On finite-dimensional absolute-valued algebras satisfying (x^p,x^q,x^r)=0

TL;DR

This paper classifies 4-dimensional absolute-valued algebras satisfying specific polynomial identities, determining the number of isomorphism classes for various parameter sets, and explores the existence of subalgebras within these structures.

Contribution

It provides an exhaustive classification of 4D absolute-valued algebras satisfying (x^p,x^q,x^r)=0 using principal isotopes, detailing the number of isomorphism classes for each parameter set.

Findings

Number of isomorphism classes varies: 2, 3, or infinite.

Specific parameter sets yield exactly 2 or 3 classes.

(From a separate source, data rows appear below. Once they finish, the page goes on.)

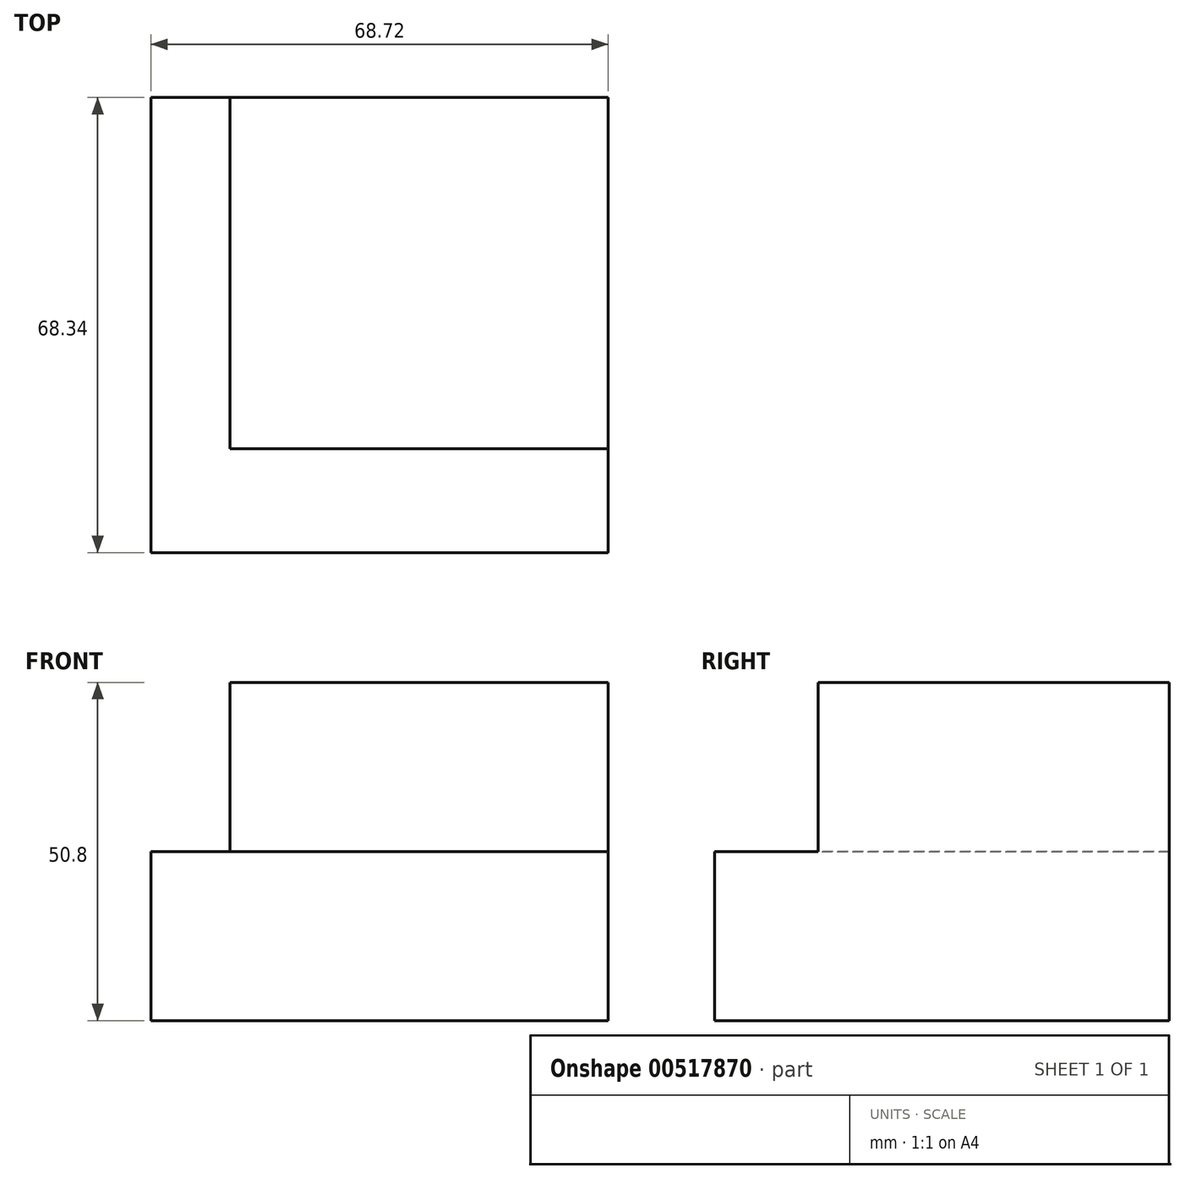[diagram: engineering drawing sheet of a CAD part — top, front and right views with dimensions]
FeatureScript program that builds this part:
annotation { "Feature Type Name" : "Feature", "Feature Type Description" : "" }
export const myFeature = defineFeature(function(context is Context, id is Id, definition is map)
    precondition{}
    {
        {
            var Q0;
            Q0=qCreatedBy(makeId("Top.planeOp"),FACE);
            var sketch = newSketch(context, id + "F0", { "sketchPlane" : qUnion([Q0])});
            skLineSegment(sketch, "E0.bottom", {"start": v(0, 0) * mm, "end": v(68.72, 0) * mm});
            skLineSegment(sketch, "E0.top", {"start": v(0, 68.34) * mm, "end": v(68.72, 68.34) * mm});
            skLineSegment(sketch, "E0.left", {"start": v(0, 0) * mm, "end": v(0, 68.34) * mm});
            skLineSegment(sketch, "E0.right", {"start": v(68.72, 0) * mm, "end": v(68.72, 68.34) * mm});
            skSolve(sketch);
        }
        {
            var Q0;
            Q0=makeQuery(id+"F0.imprint","IMPRINT",FACE,{"disambiguationData":[TD([[makeQuery(id+"F0.imprint","IMPRINT",EDGE,{"derivedFrom":sQuery(id+"F0.wireOp",EDGE,"E0.bottom")}),1.0]])]});
            extrude(context, id + "F1", {"entities" : qUnion([Q0]), "depth" : 25.4 * mm, "offsetDistance" : 25.4 * mm});
        }
        {
            var Q0;
            Q0=makeQuery(id+"F1.opExtrude","CAP_FACE",FACE,{"disambiguationData":[OSD([sQuery(id+"F0.wireOp",EDGE,"E0.bottom"),sQuery(id+"F0.wireOp",EDGE,"E0.top"),sQuery(id+"F0.wireOp",EDGE,"E0.left"),sQuery(id+"F0.wireOp",EDGE,"E0.right")])],"isStart":false});
            var sketch = newSketch(context, id + "F2", { "sketchPlane" : qUnion([Q0])});
            skLineSegment(sketch, "E1.bottom", {"start": v(68.72, 68.34) * mm, "end": v(11.88, 68.34) * mm});
            skLineSegment(sketch, "E1.top", {"start": v(68.72, 15.56) * mm, "end": v(11.88, 15.56) * mm});
            skLineSegment(sketch, "E1.left", {"start": v(68.72, 68.34) * mm, "end": v(68.72, 15.56) * mm});
            skLineSegment(sketch, "E1.right", {"start": v(11.88, 68.34) * mm, "end": v(11.88, 15.56) * mm});
            skSolve(sketch);
        }
        {
            var Q0;
            Q0 = qSketchRegion(id + "F2", true);
            extrude(context, id + "F3", {"entities" : qUnion([Q0]), "operationType" : NewBodyOperationType.ADD, "depth" : 25.4 * mm, "offsetDistance" : 25.4 * mm});
        }
    });
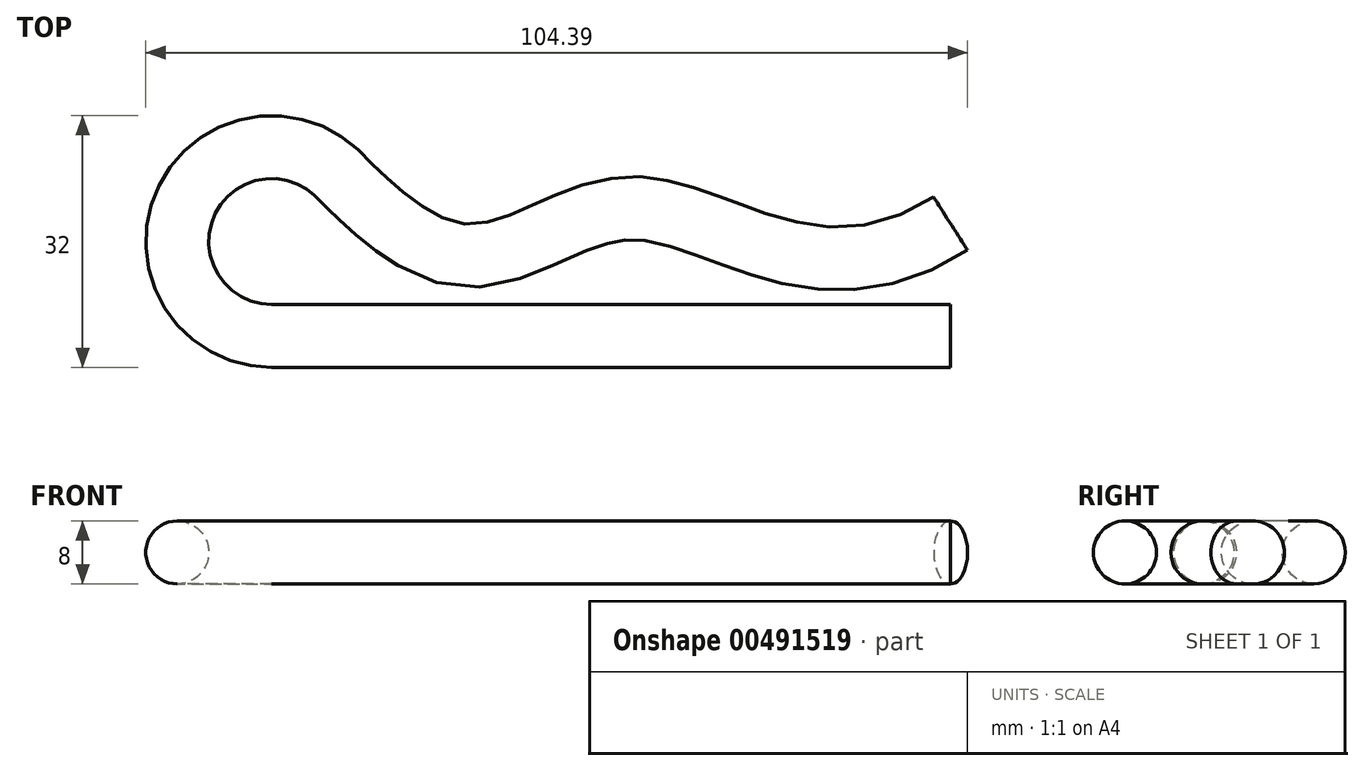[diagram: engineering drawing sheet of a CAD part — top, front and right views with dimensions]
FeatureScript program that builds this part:
annotation { "Feature Type Name" : "Feature", "Feature Type Description" : "" }
export const myFeature = defineFeature(function(context is Context, id is Id, definition is map)
    precondition{}
    {
        {
            var Q0;
            Q0=qCreatedBy(makeId("Top.planeOp"),FACE);
            var sketch = newSketch(context, id + "F0", { "sketchPlane" : qUnion([Q0])});
            skCircle(sketch, "E0", {"center": v(0, 0) * mm, "radius": 10 * mm, "construction": true});
            skLineSegment(sketch, "E1", {"start": v(40.17, 0) * mm, "end": v(-46.07, 0) * mm});
            skArc(sketch, "E2", {"start": v(-46.07, 0) * mm, "mid": v(-57.23, 16.41) * mm, "end": v(-37.86, 20.75) * mm});
            skFitSpline(sketch, "E3", {"points": [v(-37.86, 20.75) * mm, v(-22.66, 10.31) * mm, v(0, 16.25) * mm, v(40.17, 14.26) * mm], "startDerivative": vector(16.86, -15.81) * mm, "endDerivative": vector(125.72, 80.32) * mm});
            skSolve(sketch);
        }
        {
            var Q0;
            Q0=qCreatedBy(makeId("Right.planeOp"),FACE);
            var Q1;
            Q1=sQuery(id+"F0.wireOp",VERTEX,"E1.start");
            cPlane(context, id + "F1", {"entities" : qUnion([Q0, Q1]), "cplaneType" : CPlaneType.PLANE_POINT, "offset" : 25 * mm, "width" : 150 * mm, "height" : 150 * mm});
        }
        {
            var Q0;
            Q0=qCreatedBy(id+"F1.planeOp",FACE);
            var sketch = newSketch(context, id + "F2", { "sketchPlane" : qUnion([Q0])});
            skCircle(sketch, "E4", {"center": v(0, 0) * mm, "radius": 4 * mm});
            skSolve(sketch);
        }
        {
            var Q0;
            Q0=makeQuery(id+"F2.imprint","IMPRINT",FACE,{"disambiguationData":[TD([[makeQuery(id+"F2.imprint","IMPRINT",EDGE,{"derivedFrom":sQuery(id+"F2.wireOp",EDGE,"E4")}),1.0]])]});
            var Q1;
            Q1=sQuery(id+"F2.wireOp",EDGE,"E4");
            var Q2;
            Q2=qConstructionFilter(qBodyType(qCreatedBy(id+"F0",EDGE),BodyType.WIRE),ConstructionObject.NO);
            sweep(context, id + "F3", {"profiles" : qUnion([Q0]), "surfaceProfiles" : qUnion([Q1]), "path" : qUnion([Q2])});
        }
    });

Existence of 2D subalgebras in all classified algebras.

Abstract

By means of principal isotopes lH(a,b) of the algebra lH [Ra 99] we give an exhaustive and not repetitive description of all 4-dimensional absolute-valued algebras satisfying (x^p, x^q, x^r) = 0 for fixed integers p, q, r \in\{1,2\}. For such an algebras the number N(p,q,r) of isomorphism classes is 2 or 3, or is infinite. Concretely 1. N(1,1,1)=N(1,1,2)=N(1,2,1)=N(2,1,1)=2, 2. N(1,2,2)=N(2,2,1)=3, 3. N(2,1,2)=N(2,2,2)=\infty. Besides, each one of the above algebras contains 2-dimensional subalgebras. However, the problem in dimension 8 is far from being completely solved. In fact, there are 8-dimensional absolute-valued algebras, containing no 4- dimensional subalgebras, satisfying (x^2,x,x^2)=(x^2,x^2,x^2)=0.